For a vector, the query you care about is: “find the k vectors closest to this query vector” under a distance like cosine similarity or Euclidean distance. There is no single “sorted order” that aligns with “closest.” You could impose lexicographic order (first dimension, then second, etc.), but two vectors that are very similar in distance can have very different lexicographic positions—so the index cannot prune the search space the way a B-tree prunes for a range. So an index that relies on one-dimensional order cannot support efficient approximate nearest neighbor (ANN) search.

Even if you sort by the first dimension only, the “nearest” neighbor in full space might live in a different branch of the tree. B-trees excel when the query predicate aligns with the sort order; for nearest-neighbor in d dimensions, no single linear order captures proximity in all dimensions at once.

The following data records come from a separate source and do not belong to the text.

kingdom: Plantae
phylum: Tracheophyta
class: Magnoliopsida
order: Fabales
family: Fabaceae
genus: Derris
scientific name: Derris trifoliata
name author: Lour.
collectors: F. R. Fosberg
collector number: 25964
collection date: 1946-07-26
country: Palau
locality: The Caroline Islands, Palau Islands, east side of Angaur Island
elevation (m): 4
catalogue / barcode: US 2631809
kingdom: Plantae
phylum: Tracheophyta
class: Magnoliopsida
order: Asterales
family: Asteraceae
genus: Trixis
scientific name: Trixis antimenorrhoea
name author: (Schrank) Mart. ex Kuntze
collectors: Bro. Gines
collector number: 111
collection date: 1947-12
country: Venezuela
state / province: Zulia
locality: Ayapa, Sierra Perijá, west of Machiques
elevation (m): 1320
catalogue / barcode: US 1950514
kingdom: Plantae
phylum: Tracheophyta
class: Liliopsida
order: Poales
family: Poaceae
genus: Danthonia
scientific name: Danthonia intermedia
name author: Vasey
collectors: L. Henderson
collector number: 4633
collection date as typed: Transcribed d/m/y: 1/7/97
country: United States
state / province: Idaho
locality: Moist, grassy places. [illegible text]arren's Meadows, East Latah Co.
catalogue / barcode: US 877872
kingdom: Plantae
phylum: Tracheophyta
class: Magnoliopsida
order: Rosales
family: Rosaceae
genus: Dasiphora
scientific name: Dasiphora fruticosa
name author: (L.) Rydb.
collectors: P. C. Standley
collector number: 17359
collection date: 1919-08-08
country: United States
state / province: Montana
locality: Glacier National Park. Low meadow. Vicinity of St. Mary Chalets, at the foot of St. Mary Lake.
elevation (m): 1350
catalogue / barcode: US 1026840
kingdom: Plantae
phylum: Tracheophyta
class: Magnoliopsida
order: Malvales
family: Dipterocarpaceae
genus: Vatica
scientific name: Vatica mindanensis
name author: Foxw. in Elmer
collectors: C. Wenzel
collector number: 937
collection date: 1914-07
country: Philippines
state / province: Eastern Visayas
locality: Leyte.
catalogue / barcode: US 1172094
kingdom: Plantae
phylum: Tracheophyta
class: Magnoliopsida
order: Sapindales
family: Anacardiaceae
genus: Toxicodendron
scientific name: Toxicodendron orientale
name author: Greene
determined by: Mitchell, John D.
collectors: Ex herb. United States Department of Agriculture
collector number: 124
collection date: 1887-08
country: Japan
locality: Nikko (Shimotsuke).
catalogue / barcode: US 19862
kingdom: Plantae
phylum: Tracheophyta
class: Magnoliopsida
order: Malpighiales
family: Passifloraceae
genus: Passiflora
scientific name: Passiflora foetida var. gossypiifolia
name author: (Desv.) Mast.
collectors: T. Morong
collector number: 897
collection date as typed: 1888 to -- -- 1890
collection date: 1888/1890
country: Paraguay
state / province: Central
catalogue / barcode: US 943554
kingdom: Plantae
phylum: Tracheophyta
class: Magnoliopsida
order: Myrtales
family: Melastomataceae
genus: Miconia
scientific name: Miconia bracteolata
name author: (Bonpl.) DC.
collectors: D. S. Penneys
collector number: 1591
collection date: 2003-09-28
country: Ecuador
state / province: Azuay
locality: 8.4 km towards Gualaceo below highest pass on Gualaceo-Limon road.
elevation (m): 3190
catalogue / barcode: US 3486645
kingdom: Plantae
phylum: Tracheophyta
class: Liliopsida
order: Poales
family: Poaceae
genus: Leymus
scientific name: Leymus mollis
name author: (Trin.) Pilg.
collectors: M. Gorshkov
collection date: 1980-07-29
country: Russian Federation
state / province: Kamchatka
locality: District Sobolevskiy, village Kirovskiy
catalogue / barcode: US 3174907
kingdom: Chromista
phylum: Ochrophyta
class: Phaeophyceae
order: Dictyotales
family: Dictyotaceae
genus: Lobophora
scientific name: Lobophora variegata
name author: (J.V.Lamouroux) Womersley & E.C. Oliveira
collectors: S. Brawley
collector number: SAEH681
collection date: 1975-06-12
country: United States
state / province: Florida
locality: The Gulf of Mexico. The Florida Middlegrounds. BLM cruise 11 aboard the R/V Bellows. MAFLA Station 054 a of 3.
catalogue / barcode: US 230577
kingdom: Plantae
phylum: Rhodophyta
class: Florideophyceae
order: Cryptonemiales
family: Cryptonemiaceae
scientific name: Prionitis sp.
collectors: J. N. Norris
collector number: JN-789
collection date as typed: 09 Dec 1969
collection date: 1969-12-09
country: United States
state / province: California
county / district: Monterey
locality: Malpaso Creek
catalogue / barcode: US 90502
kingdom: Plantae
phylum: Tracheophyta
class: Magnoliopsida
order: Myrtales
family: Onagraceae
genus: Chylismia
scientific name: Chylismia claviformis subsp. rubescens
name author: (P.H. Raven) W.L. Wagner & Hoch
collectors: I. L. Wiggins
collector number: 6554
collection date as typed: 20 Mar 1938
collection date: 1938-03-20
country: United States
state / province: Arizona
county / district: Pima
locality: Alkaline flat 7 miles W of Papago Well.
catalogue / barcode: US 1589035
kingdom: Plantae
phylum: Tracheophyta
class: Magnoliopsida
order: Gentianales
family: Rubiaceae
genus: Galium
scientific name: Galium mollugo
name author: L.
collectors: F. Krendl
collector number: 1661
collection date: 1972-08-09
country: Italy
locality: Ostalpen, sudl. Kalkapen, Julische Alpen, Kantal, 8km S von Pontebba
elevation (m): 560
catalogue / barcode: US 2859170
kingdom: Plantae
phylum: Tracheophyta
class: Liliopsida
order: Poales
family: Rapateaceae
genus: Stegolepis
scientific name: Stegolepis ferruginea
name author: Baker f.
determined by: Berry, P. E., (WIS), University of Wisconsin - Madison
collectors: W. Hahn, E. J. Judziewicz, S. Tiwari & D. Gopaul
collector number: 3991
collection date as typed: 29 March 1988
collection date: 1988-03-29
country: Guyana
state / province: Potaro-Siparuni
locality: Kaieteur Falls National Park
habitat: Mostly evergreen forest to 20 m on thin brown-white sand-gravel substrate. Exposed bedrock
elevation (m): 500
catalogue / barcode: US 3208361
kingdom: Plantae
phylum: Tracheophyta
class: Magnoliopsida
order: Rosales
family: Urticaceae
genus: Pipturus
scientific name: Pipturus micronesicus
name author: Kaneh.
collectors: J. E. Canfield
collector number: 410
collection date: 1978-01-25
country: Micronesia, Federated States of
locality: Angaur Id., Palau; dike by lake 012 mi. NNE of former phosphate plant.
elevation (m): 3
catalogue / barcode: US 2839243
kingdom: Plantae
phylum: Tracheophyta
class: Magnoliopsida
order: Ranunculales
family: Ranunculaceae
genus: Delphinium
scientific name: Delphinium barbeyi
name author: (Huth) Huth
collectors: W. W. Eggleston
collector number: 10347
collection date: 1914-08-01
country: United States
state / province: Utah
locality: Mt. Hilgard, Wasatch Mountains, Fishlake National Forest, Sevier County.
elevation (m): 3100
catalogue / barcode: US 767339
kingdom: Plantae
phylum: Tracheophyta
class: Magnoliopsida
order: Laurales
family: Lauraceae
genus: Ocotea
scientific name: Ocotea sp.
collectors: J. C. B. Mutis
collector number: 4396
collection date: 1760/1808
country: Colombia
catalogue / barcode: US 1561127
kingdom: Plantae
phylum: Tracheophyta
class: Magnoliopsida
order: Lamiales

The curse of dimensionality

In high dimensions, volume grows exponentially. Most of the space is “in the corners”; points tend to be roughly the same distance from each other, and simple axis-aligned or one-dimensional splits don’t create tight, small regions. So even if you built a tree over vectors (e.g. by lexicographic order), the partitions wouldn’t correspond to “neighborhoods” in terms of similarity. That’s the curse of dimensionality: naive space partitioning fails.

Vector databases avoid this by using indexes designed for similarity—graph-based (HNSW) or cluster-based (IVF)—that exploit geometry and distance, not scalar order. Those structures organize the space so that nearby vectors are discoverable in a small number of steps. That’s why you need a vector database or a dedicated vector index, not a B-tree, for vector search at scale.

Why not just scan?

For small datasets, brute-force scan (compute distance to every vector) is fine. For millions or billions of vectors, scan is too slow and doesn’t scale. ANN indexes trade a small loss in recall for large gains in latency and throughput. They’re built on the fact that “nearest” is a geometric notion in the latent space of embeddings, not a one-dimensional order. So the right tool is a vector DB with an ANN index, not a relational DB with a B-tree.

Summary: B-trees and traditional SQL indexes are the wrong abstraction for “find similar vectors.” You need an index that respects distance or similarity in high-dimensional space—and that’s what vector databases and ANN indexes provide.

Frequently Asked Questions

Can I use a B-tree index on one dimension of my vector?

You could index a single dimension (e.g. the first component) for range filters on that dimension. That doesn’t solve “nearest neighbor in full space”—two vectors close in L2 or cosine can have very different first components. For full vector similarity you need a proper ANN index.

What about space-filling curves (e.g. Z-order) for vectors?

Space-filling curves map multi-dimensional points to one dimension while preserving some locality. They can help for low dimensions or specific workloads but generally don’t scale as well as graph or cluster-based ANN for high-dimensional embeddings. See comparing graph-based vs. cluster-based indexes.

Do any SQL databases support vector search?

Yes. Extensions like pgvector (PostgreSQL) add vector types and indexes (e.g. IVFFlat, HNSW). They’re useful for smaller scale or when you want vectors in the same DB as relational data. For very large scale or lowest latency, dedicated vector databases are optimized for this workload.

Why is “nearest” hard but “equal” easy in SQL?

“Equal” is a discrete predicate: you can hash or sort and do a direct lookup. “Nearest” is a continuous optimization over all points; without structure that reflects distance, you can’t prune. B-trees give structure for order, not for distance in high dimensions.